··· EXTRACT PROVIDED

# Looking for reputable breeder in utah



## ArchersMom (May 22, 2013)

I'm sorry about your goldens passing and that the breeder behaved that way. Best of luck in finding the perfect puppy for your family.


----------



## Akgolden7 (Nov 22, 2017)

Windmill goldens seem good. They are just north of Logan I believe. They are breeding in the fall I think. Otherwise no other breeders I have seen. I'm personally looking outside of utah and will be flying to pick a puppy up.


----------



## goldenmommy (Sep 5, 2009)

does anyone have any info on havoc golden in Payson Utah? Their dogs all have their clearances and they are using studs from Las Vegas


----------



## ArchersMom (May 22, 2013)

They've been discussed before on the forum http://www.goldenretrieverforum.com...scussion/205553-golden-havoc-kennel-utah.html

Of their posted upcoming litters, Rainye failed elbows and apparently so did her mom https://www.ofa.org/advanced-search?f=sr&appnum=1820987


Risky and Luna have a deficient practitioner heart certification


----------



## goldenmommy (Sep 5, 2009)

Windmill goldens has some really bad reviews on a google search, sending sick puppies to Florida, not responding to people after the puppy is delivered, not letting people see where she raises the puppies, red flags to me sounds just like the puppy mill I bought from in Colorado, also another breeder I spoke to had nothing good to say about their practices as far as stud fees etc.

······

» **WORK REQUEST A**
Pick out each line in the records below that contains the word "tiene", treating uppercase and lowercase as different.

··· GIVEN RECORDS

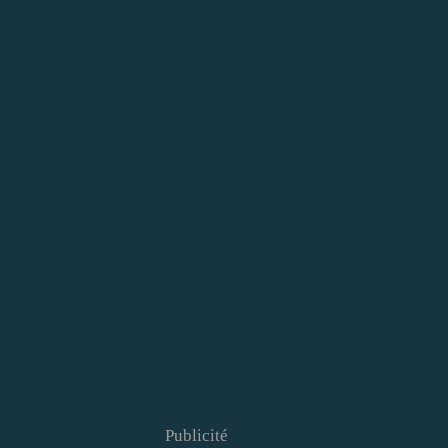
Publicité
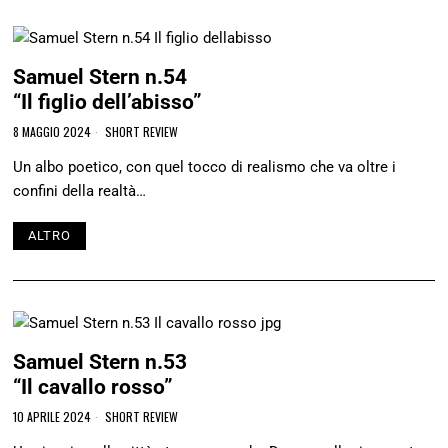
Samuel Stern n.54
“Il figlio dell’abisso”
8 MAGGIO 2024
SHORT REVIEW
Un albo poetico, con quel tocco di realismo che va oltre i
confini della realtà…
ALTRO
Samuel Stern n.53
“Il cavallo rosso”
10 APRILE 2024
SHORT REVIEW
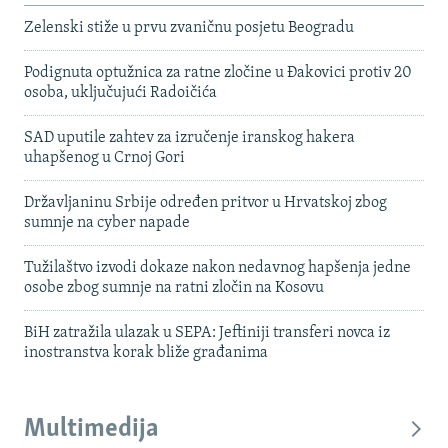
Zelenski stiže u prvu zvaničnu posjetu Beogradu
Podignuta optužnica za ratne zločine u Đakovici protiv 20
osoba, uključujući Radoičića
SAD uputile zahtev za izručenje iranskog hakera
uhapšenog u Crnoj Gori
Državljaninu Srbije određen pritvor u Hrvatskoj zbog
sumnje na cyber napade
Tužilaštvo izvodi dokaze nakon nedavnog hapšenja jedne
osobe zbog sumnje na ratni zločin na Kosovu
BiH zatražila ulazak u SEPA: Jeftiniji transferi novca iz
inostranstva korak bliže građanima
Multimedija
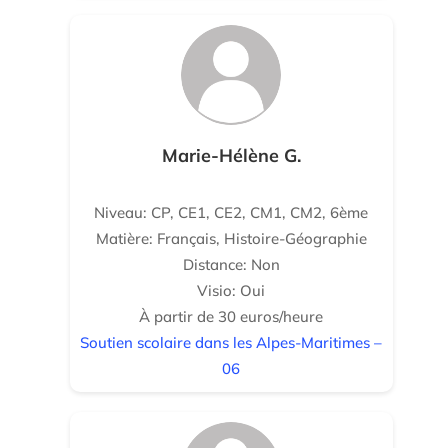
Marie-Hélène G.
Niveau: CP, CE1, CE2, CM1, CM2, 6ème
Matière: Français, Histoire-Géographie
Distance: Non
Visio: Oui
À partir de 30 euros/heure
Soutien scolaire dans les Alpes-Maritimes –
06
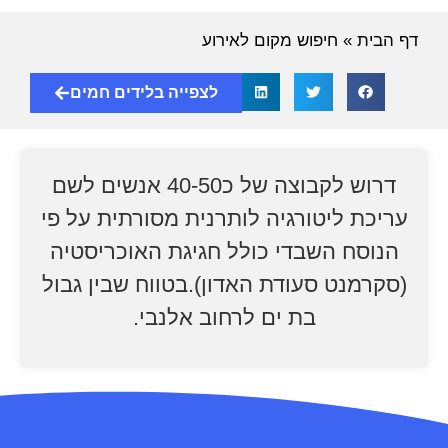
דף הבית
»
חיפוש מקום לאירוע
לצפייה בלידים חמים
דרוש לקבוצה של כ40-50 אנשים לשם
עריכת ליטורגיה לותרנית מסורתית על פי
הנוסח השבדי כולל חגיגת האוכריסטיה
(סקרמנט סעודת האדון).בטווח שבין גבול
בת ים לרחוב אלנבי.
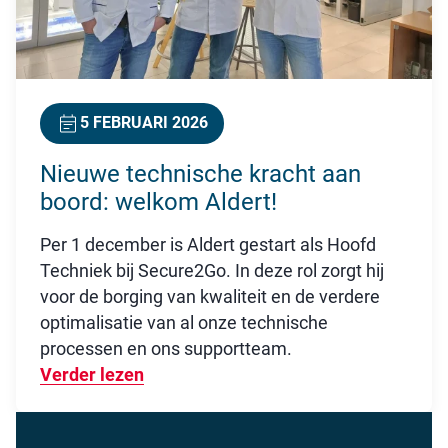
5 FEBRUARI 2026
Nieuwe technische kracht aan
boord: welkom Aldert!
Per 1 december is Aldert gestart als Hoofd
Techniek bij Secure2Go. In deze rol zorgt hij
voor de borging van kwaliteit en de verdere
optimalisatie van al onze technische
processen en ons supportteam.
Verder lezen
Over Nieuwe technische kracht aan b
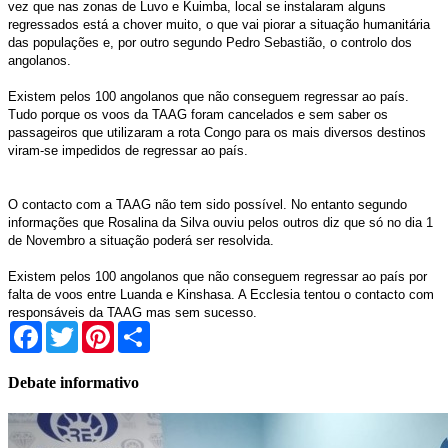
vez que nas zonas de Luvo e Kuimba, local se instalaram alguns
regressados está a chover muito, o que vai piorar a situação humanitária
das populações e, por outro segundo Pedro Sebastião, o controlo dos
angolanos.
Existem pelos 100 angolanos que não conseguem regressar ao país.
Tudo porque os voos da TAAG foram cancelados e sem saber os
passageiros que utilizaram a rota Congo para os mais diversos destinos
viram-se impedidos de regressar ao país.
O contacto com a TAAG não tem sido possível. No entanto segundo
informações que Rosalina da Silva ouviu pelos outros diz que só no dia 1
de Novembro a situação poderá ser resolvida.
Existem pelos 100 angolanos que não conseguem regressar ao país por
falta de voos entre Luanda e Kinshasa. A Ecclesia tentou o contacto com
responsáveis da TAAG mas sem sucesso.
Facebook
Twitter
Pinterest
Share
Debate informativo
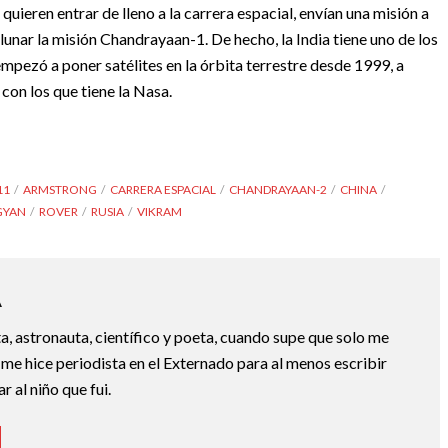
 quieren entrar de lleno a la carrera espacial, envían una misión a
lunar la misión Chandrayaan-1. De hecho, la India tiene uno de los
pezó a poner satélites en la órbita terrestre desde 1999, a
con los que tiene la Nasa.
11
ARMSTRONG
CARRERA ESPACIAL
CHANDRAYAAN-2
CHINA
GYAN
ROVER
RUSIA
VIKRAM
A
a, astronauta, científico y poeta, cuando supe que solo me
 me hice periodista en el Externado para al menos escribir
 al niño que fui.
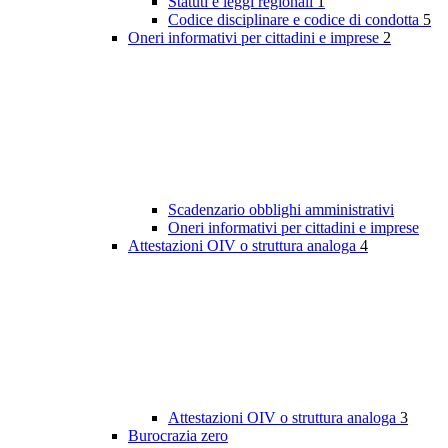
Statuti e leggi regionali
1
Codice disciplinare e codice di condotta
5
Oneri informativi per cittadini e imprese
2
Scadenzario obblighi amministrativi
Oneri informativi per cittadini e imprese
Attestazioni OIV o struttura analoga
4
Attestazioni OIV o struttura analoga
3
Burocrazia zero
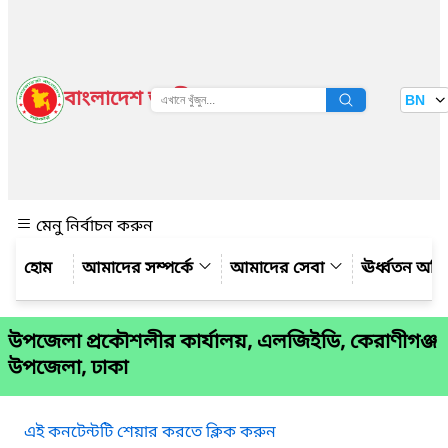
বাংলাদেশ জাতীয় তথ্য বাতায়ন
BN
দেখুন
মেনু নির্বাচন করুন
আমাদের সম্পর্কে
আমাদের সেবা
ঊর্ধ্বতন অফ
উপজেলা প্রকৌশলীর কার্যালয়, এলজিইডি, কেরাণীগঞ্জ
উপজেলা, ঢাকা
এই কনটেন্টটি শেয়ার করতে ক্লিক করুন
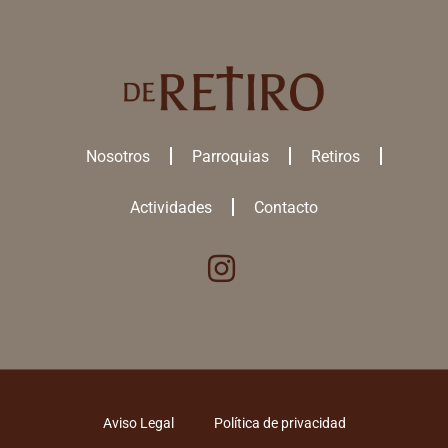
Nosotros
Parroquias
Retiros
Actividades
Contacto
Utilizamos cookies para ofrecerte la mejor experiencia en nuestra
web.
Puedes aprender más sobre qué
cookies
utilizamos o desactivarlas
en los
ajustes
.
ACEPTAR TODAS
Aviso Legal
Política de privacidad
RECHAZAR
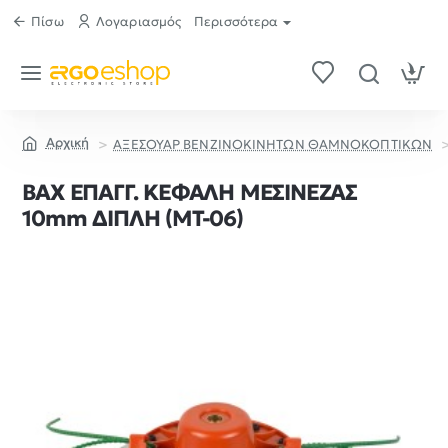
Πίσω
Λογαριασμός
Περισσότερα
ΑΞΕΣΟΥΑΡ ΒΕΝΖΙΝΟΚΙΝΗΤΩΝ ΘΑΜΝΟΚΟΠΤΙΚΩΝ
home
BAX ΕΠΑΓΓ. ΚΕΦΑΛΗ ΜΕΣΙΝΕΖΑΣ
10mm ΔΙΠΛΗ (ΜΤ-06)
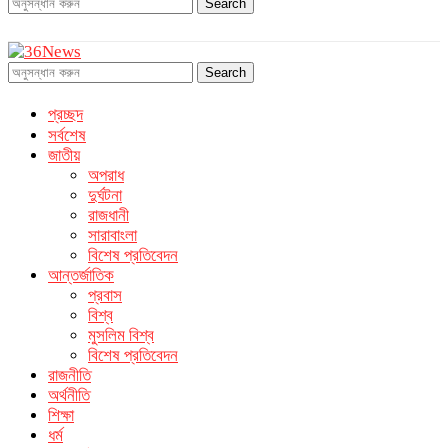
Search
Search
প্রচ্ছদ
সর্বশেষ
জাতীয়
অপরাধ
দুর্ঘটনা
রাজধানী
সারাবাংলা
বিশেষ প্রতিবেদন
আন্তর্জাতিক
প্রবাস
বিশ্ব
মুসলিম বিশ্ব
বিশেষ প্রতিবেদন
রাজনীতি
অর্থনীতি
শিক্ষা
ধর্ম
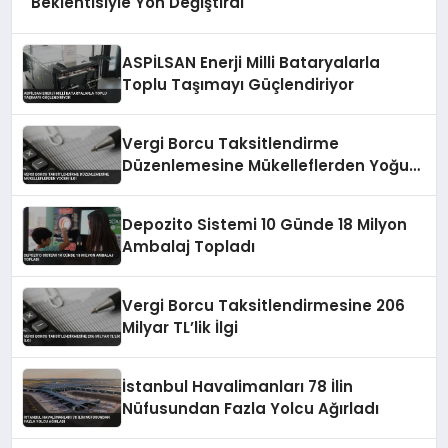
Beklentisiyle Yön Değiştirdi
ASPİLSAN Enerji Milli Bataryalarla
Toplu Taşımayı Güçlendiriyor
Vergi Borcu Taksitlendirme
Düzenlemesine Mükelleflerden Yoğun
İlgi
Depozito Sistemi 10 Günde 18 Milyon
Ambalaj Topladı
Vergi Borcu Taksitlendirmesine 206
Milyar TL’lik İlgi
İstanbul Havalimanları 78 İlin
Nüfusundan Fazla Yolcu Ağırladı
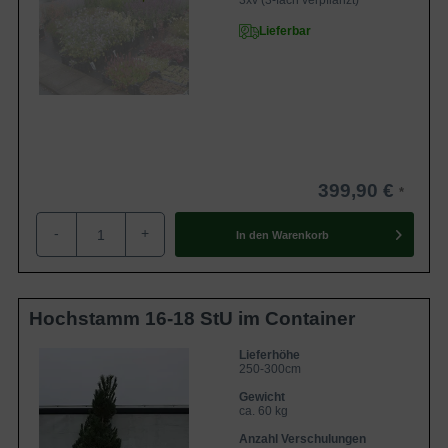
3xv (3-fach verpflanzt)
Lieferbar
399,90 €
-
+
In den
Warenkorb
Hochstamm 16-18 StU im Container
Lieferhöhe
250-300cm
Gewicht
ca. 60 kg
Anzahl Verschulungen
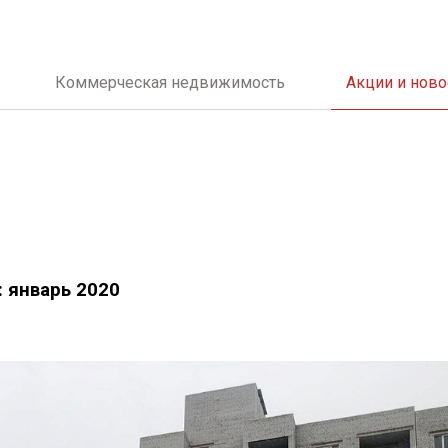
Коммерческая недвижимость
Акции и ново
: январь 2020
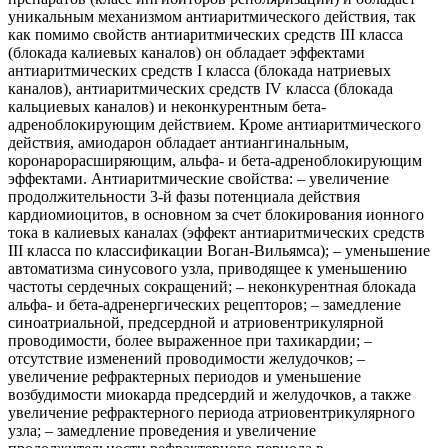
уникальным механизмом антиаритмического действия, так
как помимо свойств антиаритмических средств III класса
(блокада калиевых каналов) он обладает эффектами
антиаритмических средств I класса (блокада натриевых
каналов), антиаритмических средств IV класса (блокада
кальциевых каналов) и неконкурентным бета-
адреноблокирующим действием. Кроме антиаритмического
действия, амиодарон обладает антиангинальным,
коронарорасширяющим, альфа- и бета-адреноблокирующим
эффектами. Антиаритмические свойства: – увеличение
продолжительности 3-й фазы потенциала действия
кардиомиоцитов, в основном за счет блокирования ионного
тока в калиевых каналах (эффект антиаритмических средств
III класса по классификации Воган-Вильямса); – уменьшение
автоматизма синусового узла, приводящее к уменьшению
частоты сердечных сокращений; – неконкурентная блокада
альфа- и бета-адренергических рецепторов; – замедление
синоатриальной, предсердной и атриовентрикулярной
проводимости, более выраженное при тахикардии; –
отсутствие изменений проводимости желудочков; –
увеличение рефрактерных периодов и уменьшение
возбудимости миокарда предсердий и желудочков, а также
увеличение рефрактерного периода атриовентрикулярного
узла; – замедление проведения и увеличение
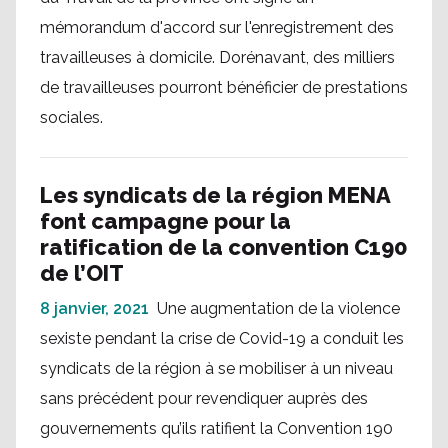
mémorandum d'accord sur l'enregistrement des
travailleuses à domicile. Dorénavant, des milliers
de travailleuses pourront bénéficier de prestations
sociales.
Les syndicats de la région MENA
font campagne pour la
ratification de la convention C190
de l’OIT
8 janvier, 2021
Une augmentation de la violence
sexiste pendant la crise de Covid-19 a conduit les
syndicats de la région à se mobiliser à un niveau
sans précédent pour revendiquer auprès des
gouvernements qu’ils ratifient la Convention 190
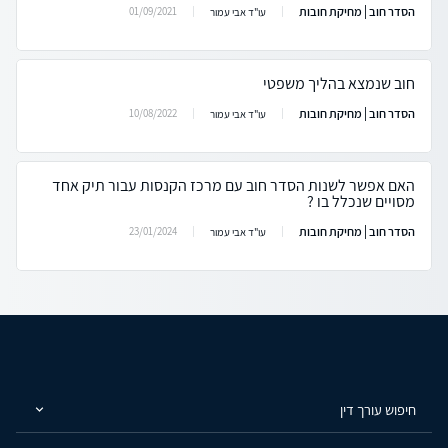
הסדר חוב | מחיקת חובות
01/09/2021
עו"ד אבי עמור
חוב שנמצא בהליך משפטי
הסדר חוב | מחיקת חובות
10/08/2022
עו"ד אבי עמור
האם אפשר לשנות הסדר חוב עם מרכז הקנסות עבור תיק אחד
מסויים שנכלל בו ?
הסדר חוב | מחיקת חובות
23/01/2024
עו"ד אבי עמור
חיפוש עורך דין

······

» **WORK REQUEST B**
Write the next part of the forum thread above about finding a reputable golden retriever breeder in Utah, continuing after its final post.

» **TASK OUTPUT A**
lunar la misión Chandrayaan-1. De hecho, la India tiene uno de los
con los que tiene la Nasa.

» **TASK OUTPUT B**
----------



## DanaRuns (Sep 29, 2012)

Most folks from Utah seem to go to Colorado or Wyoming for their puppies.


----------



## ArchersMom (May 22, 2013)

goldenmommy said:


> Windmill goldens has some really bad reviews on a google search, sending sick puppies to Florida, not responding to people after the puppy is delivered, not letting people see where she raises the puppies, red flags to me sounds just like the puppy mill I bought from in Colorado, also another breeder I spoke to had nothing good to say about their practices as far as stud fees etc.


If it's Windmill farms you're talking about, I don't think you'd want a strong field bred dog anyway. You might have already done this but have you checked with the Oregon, Washington or NorCal GR clubs?


----------



## jlanky (Feb 4, 2018)

Hey all. I am also starting to look at breeders in the UT (and surrounding state area). Does anyone have any opinions on, or experience with, Southern Utah Goldens (https://www.southernutahgoldens.com)? Our last three golden have been rescues, so looking into breeders is a brand new experience for us. If not in UT, does anyone have any well known and good breeders in Colorado, Wyoming, Idaho, etc.?


----------



## Jay Scott (Jan 21, 2020)

ArchersMom said:


> If it's Windmill farms you're talking about, I don't think you'd want a strong field bred dog anyway. You might have already done this but have you checked with the Oregon, Washington or NorCal GR clubs?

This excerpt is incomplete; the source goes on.